Les tiques (Ixodida) sont de petits acariens bien connus pour leur rôle de vecteurs de maladies, notamment la maladie de Lyme. En France, une récente étude issue du programme participatif CiTIQUE, menée par des chercheurs de l'Institut national de recherche pour l’agriculture, l’alimentation et l’environnement (INRAE) et de plusieurs partenaires, apporte un éclairage inédit sur leur diversité et les agents pathogènes qu’elles transportent. Elle confirme que le risque infectieux existe, mais qu’il varie fortement selon les espèces, les régions et les agents pathogènes présents. Grâce à la collaboration entre chercheurs et citoyens, la prévention des maladies vectorielles devient plus précise et plus efficace.

 

Une science participative à grande échelle

Entre 2017 et 2019, plus de 2 000 tiques prélevées sur des humains via des signalements citoyens ont été analysées. Ce dispositif repose sur la contribution du public, qui envoie les tiques après piqûre via des outils dédiés. Cette approche permet d’obtenir des données représentatives des situations réelles d’exposition, à l’échelle de tout le territoire français.

CiTIQUE-TRACKER. Signalements de piqûres de tiques en France. https://ci-tique-tracker.sk8.inrae.fr/

 

Des résultats inquiétants mais essentiels

L’étude met en évidence une circulation importante d’agents pathogènes au sein des tiques prélevées sur l’humain en France.

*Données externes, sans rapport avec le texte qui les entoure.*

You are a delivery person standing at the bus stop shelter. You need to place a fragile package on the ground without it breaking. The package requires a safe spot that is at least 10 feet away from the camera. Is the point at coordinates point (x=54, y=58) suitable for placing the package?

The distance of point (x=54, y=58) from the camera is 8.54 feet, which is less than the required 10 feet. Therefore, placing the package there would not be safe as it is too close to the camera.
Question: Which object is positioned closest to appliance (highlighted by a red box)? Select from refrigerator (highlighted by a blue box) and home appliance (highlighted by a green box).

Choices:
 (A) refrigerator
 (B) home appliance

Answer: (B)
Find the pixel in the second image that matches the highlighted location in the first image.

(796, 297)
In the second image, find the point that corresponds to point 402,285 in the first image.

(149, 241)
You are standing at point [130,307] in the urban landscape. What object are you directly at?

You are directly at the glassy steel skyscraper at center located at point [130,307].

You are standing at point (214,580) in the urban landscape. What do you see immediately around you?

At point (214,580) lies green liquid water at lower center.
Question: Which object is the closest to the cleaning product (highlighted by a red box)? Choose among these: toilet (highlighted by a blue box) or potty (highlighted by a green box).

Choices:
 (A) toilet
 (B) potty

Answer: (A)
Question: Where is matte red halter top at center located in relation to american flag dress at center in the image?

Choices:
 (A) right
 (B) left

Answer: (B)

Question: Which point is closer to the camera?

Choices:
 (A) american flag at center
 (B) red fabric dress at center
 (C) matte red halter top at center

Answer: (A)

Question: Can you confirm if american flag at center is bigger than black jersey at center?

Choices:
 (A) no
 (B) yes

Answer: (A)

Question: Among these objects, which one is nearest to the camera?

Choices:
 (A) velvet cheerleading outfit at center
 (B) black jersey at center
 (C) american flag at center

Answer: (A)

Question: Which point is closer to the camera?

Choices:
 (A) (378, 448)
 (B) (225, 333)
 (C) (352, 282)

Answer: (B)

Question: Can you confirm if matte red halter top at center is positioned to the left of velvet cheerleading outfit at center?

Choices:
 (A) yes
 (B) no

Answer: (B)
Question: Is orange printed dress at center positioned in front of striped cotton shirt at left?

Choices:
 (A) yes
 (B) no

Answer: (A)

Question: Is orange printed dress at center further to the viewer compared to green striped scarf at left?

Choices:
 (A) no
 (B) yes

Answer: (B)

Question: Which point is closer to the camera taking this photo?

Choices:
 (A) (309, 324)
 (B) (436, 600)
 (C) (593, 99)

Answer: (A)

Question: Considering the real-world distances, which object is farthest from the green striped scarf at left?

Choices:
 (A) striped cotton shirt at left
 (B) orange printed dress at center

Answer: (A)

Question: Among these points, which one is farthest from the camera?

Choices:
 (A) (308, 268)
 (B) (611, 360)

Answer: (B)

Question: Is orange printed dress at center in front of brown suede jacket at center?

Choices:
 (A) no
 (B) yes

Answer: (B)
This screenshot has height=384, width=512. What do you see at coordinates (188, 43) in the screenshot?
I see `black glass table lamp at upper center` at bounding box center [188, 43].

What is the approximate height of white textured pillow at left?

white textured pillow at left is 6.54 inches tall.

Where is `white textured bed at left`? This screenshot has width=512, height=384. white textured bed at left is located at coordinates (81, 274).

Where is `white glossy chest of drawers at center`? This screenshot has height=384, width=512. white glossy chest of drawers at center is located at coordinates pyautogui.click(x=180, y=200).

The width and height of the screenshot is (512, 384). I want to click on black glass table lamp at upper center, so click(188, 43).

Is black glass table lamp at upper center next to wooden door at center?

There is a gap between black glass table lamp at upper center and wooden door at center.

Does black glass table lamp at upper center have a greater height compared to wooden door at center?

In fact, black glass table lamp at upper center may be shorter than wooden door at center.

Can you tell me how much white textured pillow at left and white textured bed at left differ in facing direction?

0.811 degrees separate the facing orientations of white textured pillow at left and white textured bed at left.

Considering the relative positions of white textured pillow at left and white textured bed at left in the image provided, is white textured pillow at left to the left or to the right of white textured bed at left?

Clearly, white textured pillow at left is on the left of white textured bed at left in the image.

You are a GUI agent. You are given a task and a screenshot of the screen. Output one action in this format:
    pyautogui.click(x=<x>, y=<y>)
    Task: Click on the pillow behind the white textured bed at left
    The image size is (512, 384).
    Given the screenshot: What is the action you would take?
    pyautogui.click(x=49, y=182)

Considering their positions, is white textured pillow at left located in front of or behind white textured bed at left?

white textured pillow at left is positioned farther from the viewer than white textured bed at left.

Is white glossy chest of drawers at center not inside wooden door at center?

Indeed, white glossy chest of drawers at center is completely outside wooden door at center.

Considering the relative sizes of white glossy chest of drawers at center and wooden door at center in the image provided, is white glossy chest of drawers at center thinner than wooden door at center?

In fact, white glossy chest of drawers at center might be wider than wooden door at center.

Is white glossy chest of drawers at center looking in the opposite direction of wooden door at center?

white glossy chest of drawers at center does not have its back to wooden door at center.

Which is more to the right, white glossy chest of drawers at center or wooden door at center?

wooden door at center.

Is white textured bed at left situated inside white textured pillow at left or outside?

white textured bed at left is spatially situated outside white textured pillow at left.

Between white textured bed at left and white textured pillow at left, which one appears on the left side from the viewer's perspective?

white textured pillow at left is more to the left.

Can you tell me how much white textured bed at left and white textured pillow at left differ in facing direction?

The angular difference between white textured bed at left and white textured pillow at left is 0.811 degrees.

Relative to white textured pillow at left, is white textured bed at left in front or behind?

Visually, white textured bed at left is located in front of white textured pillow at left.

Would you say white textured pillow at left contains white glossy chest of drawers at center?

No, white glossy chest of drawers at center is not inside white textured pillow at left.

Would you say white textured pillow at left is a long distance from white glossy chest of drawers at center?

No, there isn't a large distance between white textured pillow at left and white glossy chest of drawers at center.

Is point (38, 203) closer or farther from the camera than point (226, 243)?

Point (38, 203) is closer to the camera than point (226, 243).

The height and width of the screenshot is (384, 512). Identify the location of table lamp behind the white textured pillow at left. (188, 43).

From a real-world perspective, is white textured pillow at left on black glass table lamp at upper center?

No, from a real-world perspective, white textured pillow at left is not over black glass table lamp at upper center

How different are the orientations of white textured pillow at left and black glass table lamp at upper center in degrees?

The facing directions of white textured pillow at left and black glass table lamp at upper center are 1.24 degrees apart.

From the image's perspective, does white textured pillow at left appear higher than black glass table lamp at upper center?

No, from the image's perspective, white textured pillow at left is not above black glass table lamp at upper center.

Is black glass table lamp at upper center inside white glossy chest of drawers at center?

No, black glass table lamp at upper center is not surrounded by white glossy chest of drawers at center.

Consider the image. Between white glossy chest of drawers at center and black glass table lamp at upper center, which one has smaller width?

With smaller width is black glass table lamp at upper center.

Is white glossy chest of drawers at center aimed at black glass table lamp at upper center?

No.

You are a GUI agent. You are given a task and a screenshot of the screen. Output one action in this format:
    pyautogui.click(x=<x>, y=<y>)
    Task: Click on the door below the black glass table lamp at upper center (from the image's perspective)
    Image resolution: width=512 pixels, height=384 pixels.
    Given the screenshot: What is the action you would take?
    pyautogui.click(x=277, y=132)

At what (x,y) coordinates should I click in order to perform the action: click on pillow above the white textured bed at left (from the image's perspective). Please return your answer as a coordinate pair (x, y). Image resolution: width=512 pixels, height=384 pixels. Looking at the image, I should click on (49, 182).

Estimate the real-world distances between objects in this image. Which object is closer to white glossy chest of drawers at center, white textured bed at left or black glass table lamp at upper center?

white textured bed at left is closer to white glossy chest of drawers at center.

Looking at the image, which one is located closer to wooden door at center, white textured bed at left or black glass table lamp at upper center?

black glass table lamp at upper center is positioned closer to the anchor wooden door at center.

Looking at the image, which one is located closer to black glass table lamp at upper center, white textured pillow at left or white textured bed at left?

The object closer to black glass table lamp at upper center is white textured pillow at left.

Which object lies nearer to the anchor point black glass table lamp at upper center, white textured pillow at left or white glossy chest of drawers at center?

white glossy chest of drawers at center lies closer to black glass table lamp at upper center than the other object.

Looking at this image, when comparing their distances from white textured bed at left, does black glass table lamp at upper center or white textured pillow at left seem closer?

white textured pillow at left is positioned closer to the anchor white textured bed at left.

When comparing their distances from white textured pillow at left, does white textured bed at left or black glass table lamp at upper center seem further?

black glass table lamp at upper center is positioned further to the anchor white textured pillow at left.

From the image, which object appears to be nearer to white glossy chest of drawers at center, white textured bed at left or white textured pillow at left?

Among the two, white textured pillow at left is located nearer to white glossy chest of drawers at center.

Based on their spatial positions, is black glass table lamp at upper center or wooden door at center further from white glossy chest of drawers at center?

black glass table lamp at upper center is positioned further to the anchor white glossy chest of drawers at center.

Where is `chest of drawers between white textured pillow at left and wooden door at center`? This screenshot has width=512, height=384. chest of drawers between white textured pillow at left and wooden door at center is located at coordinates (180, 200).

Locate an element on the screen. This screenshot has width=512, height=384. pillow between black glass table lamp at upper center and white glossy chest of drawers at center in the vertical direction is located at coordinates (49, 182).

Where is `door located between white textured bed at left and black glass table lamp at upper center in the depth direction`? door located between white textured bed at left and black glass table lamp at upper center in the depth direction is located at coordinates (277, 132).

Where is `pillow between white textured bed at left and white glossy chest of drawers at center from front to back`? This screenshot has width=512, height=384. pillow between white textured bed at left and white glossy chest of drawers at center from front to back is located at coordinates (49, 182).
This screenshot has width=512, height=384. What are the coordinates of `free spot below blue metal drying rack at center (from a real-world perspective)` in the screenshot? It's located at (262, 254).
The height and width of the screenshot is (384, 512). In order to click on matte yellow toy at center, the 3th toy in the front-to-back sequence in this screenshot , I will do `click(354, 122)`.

Les analyses montrent que 27 % des tiques examinées sont porteuses d’au moins un agent pathogène transmissible à l’humain. La grande majorité des spécimens analysés (94 %) appartient à l’espèce Ixodes ricinus (famille des Ixodidae), espèce dominante en France et principal vecteur de la maladie de Lyme.

 Chez I. ricinus, plusieurs agents infectieux ont été détectés :

  • 15,4 % sont porteuses de Borrelia burgdorferi s.l., bactéries responsables de la maladie de Lyme
  • 7,1 % sont porteuses de Anaplasma phagocytophilum, bactérie responsable de l’anaplasmose granulocytaire
  • 2,9 % sont porteuses de Neoehrlichia mikurensis, bactérie responsable de la néoehrlichiose;
  • 1,3 % sont porteuses de Babesia spp., protozoaires parasites responsables des babésioses.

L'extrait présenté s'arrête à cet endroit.